An Introduction to My Travels with LD

Hoosic Reservoir, Cheshire MA, August 21, 2010
Genesis of an idea
The seed of the idea of traveling full time and living a mobile lifestyle was planted way back in the late '80s when my cabinetmaking business went bust and I started riding around the country on my old 1974 BMW R90/6 motorcycle, licking my wounds and thinking about what to do next.
On one of those trips I met a couple at Arches National Park traveling in a small motorhome and started asking questions. They lived full time in a larger motorhome in Arizona and traveled in this smaller one. They were very enthusiastic about the full time RV lifestyle and urged me to try it. The seed planted, I spent the rest of the trip trying to figure out how I could make that happen.
No workable plan came to mind; there was too much going on back home and I just wasn't ready. But the seed germinated and the sprout grew slowly for years while I continued with the motorcycling and became infatuated with the west.
Out of the trees
At some point I remember beginning to say how it felt so great on those motorcycle trips when I crossed the Mississippi River and got "out of the trees" and into the open country of the western plains and mountains. It fed my soul. I couldn't explain it and still can't but the feeling was visceral and deep and I was determined to live a mobile lifestyle and travel the west. Somehow, someday.
Time passed, life went on, and the dream flourished
Finally early in this century I was ready to start moving toward the dream but I had no clear idea how to proceed. I lost interest in my work and knew I it would soon be time for a change. This could be the opportunity to launch the dream. I was develop an interest in making forged wire jewelry, among other things and jewelry was something I could pursue in a small space with very little equipment. Maybe there was a way to make it work.
In 2004 I stumbled on an old Starcraft truck camper I thought I might rebuild into a mobile jewelry studio. That idea quickly proved impractical and fizzled so I abandoned the project and moved on to the next idea, converting an old 1969 Airstream Tradewind trailer I found. That idea fizzled too when I concluded it needed too much work to be practical.
By then I was beginning to think a self- contained RV would be a better choice and research led me to Class C's and eventually to a 1992 Lazy Daze Mid Bath, my home since November 15th, 2007.
Travels With LD records this ongoing adventure.
Life is to be Lived, Not Controlled
No indeed, the world is just as concrete, ornery, vile and sublimely wonderful as before, only now I better understand my relation to it and it to me. I lived a public life and attempted to function under the assumption that the world was solid and all the relationships therein. Now I know men are different and that all life is divided and that only in division is there true health. Hence again I have stayed in my hole, because up above there's an increasing passion to make men conform to a pattern.
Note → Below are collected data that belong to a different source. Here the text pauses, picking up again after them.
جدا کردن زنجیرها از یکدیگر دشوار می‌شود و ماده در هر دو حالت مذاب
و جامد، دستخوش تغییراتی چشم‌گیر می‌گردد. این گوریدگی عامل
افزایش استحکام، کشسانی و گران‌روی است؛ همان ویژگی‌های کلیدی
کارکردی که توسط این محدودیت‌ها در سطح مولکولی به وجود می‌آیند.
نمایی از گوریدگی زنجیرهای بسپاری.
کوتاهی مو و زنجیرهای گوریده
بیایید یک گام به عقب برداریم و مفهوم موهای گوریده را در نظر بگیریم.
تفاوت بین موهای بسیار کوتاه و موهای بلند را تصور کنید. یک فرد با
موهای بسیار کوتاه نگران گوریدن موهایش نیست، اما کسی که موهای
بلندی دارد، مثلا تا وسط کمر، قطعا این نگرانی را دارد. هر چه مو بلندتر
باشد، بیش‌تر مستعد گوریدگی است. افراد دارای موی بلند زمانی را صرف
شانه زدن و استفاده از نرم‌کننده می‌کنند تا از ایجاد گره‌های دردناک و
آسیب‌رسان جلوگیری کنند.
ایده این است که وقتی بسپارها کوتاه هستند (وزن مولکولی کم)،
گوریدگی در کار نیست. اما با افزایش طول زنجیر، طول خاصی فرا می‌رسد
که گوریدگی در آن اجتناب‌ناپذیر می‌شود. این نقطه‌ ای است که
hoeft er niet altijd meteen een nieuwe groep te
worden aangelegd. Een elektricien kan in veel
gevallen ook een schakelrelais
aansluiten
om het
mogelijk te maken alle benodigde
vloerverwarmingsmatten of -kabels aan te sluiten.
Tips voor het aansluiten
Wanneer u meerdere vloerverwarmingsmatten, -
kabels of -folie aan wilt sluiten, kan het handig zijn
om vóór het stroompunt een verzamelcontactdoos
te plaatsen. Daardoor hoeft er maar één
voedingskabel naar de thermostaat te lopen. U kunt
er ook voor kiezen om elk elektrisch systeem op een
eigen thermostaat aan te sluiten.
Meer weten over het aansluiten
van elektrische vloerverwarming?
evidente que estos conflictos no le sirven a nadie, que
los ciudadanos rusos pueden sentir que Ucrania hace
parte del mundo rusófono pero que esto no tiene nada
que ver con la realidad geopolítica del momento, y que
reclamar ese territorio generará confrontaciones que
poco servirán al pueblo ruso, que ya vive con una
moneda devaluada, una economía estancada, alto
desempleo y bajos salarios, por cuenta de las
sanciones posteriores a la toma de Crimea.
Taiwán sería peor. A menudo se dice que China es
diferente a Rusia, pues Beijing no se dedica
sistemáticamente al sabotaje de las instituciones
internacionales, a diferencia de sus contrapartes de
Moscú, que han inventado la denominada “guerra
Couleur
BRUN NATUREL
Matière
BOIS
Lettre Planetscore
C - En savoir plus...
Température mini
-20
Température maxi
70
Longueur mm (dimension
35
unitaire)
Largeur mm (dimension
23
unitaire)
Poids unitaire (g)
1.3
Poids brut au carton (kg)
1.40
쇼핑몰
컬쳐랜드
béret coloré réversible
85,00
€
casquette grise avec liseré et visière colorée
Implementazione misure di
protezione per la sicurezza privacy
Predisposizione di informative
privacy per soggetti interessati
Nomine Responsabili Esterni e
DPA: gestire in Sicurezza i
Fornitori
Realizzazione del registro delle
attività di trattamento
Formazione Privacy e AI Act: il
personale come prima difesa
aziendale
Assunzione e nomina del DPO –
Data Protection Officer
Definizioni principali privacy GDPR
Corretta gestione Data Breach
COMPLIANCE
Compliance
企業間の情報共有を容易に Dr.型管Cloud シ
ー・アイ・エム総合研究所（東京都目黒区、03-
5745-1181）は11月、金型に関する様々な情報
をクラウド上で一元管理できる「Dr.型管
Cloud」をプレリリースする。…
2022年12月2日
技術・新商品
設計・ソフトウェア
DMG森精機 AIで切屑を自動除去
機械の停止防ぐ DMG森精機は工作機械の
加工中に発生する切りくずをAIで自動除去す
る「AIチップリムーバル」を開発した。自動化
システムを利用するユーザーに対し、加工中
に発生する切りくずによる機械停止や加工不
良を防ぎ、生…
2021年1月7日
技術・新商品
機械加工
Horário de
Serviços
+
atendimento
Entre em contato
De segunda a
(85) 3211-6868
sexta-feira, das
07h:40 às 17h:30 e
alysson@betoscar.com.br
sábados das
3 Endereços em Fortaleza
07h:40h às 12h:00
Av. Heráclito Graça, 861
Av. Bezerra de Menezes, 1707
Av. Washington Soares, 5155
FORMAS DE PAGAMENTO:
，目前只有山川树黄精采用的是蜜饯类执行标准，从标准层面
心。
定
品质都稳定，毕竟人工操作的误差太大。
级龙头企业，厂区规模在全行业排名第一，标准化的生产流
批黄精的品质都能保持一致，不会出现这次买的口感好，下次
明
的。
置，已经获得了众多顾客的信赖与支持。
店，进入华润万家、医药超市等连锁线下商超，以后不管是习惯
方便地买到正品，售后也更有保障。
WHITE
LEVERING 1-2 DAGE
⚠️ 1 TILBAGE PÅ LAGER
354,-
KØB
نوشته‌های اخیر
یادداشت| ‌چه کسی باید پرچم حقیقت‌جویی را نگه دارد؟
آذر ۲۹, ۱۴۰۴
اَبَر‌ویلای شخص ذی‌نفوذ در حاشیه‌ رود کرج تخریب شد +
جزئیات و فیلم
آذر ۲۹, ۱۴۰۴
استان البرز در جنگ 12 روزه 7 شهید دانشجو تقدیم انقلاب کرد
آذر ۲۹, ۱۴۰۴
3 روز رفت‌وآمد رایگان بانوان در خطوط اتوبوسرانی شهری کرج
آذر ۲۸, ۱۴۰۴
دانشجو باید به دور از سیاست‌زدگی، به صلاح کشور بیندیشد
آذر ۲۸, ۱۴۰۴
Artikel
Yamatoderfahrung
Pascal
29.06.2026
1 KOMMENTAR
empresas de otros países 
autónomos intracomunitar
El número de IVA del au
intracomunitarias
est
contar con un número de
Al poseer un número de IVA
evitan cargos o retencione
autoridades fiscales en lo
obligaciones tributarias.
.... Whence all this passion toward conformity anyway? - diversity is the word. Let man keep his many parts and you'll have no tyrant states. Why, if they follow this conformity business they'll end up by forcing me, an invisible man, to become white, which is not a color but the lack of one. Must I strive toward colorlessness? But seriously, and without snobbery, think of what the world would lose if that were to happen. .....Life is to be lived, not controlled; and humanity is won by continuing to play in the face of certain defeat.